# Available data
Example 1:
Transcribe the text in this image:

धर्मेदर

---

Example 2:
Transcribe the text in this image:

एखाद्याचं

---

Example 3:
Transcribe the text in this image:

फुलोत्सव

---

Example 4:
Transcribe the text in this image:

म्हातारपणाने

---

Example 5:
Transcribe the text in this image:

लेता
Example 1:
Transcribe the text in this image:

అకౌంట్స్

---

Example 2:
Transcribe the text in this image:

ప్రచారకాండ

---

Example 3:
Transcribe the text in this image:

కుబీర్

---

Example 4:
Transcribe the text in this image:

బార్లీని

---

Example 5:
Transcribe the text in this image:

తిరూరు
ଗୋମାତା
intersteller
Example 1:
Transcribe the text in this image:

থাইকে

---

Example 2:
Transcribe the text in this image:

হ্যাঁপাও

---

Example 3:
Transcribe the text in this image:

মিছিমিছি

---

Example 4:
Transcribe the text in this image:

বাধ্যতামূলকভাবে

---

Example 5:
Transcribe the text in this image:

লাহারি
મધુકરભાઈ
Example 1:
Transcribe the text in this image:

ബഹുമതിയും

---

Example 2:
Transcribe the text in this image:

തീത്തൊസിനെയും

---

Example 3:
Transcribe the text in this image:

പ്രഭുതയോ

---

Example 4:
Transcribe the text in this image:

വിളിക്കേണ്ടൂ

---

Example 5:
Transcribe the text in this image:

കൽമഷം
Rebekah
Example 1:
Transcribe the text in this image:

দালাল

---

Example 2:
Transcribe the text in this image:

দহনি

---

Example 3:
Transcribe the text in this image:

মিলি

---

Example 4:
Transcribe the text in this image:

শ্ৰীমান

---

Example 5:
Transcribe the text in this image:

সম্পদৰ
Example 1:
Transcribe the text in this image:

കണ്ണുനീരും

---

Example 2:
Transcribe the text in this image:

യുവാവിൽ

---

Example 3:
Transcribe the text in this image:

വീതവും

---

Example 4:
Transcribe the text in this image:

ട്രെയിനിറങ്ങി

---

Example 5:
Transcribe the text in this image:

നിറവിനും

# Goal of the exercise
Print the entries above word for word, starting at the very first line and ending at the line that contains "म्हातारपणाने", including that line.

# Output below
Example 1:
Transcribe the text in this image:

धर्मेदर

---

Example 2:
Transcribe the text in this image:

एखाद्याचं

---

Example 3:
Transcribe the text in this image:

फुलोत्सव

---

Example 4:
Transcribe the text in this image:

म्हातारपणाने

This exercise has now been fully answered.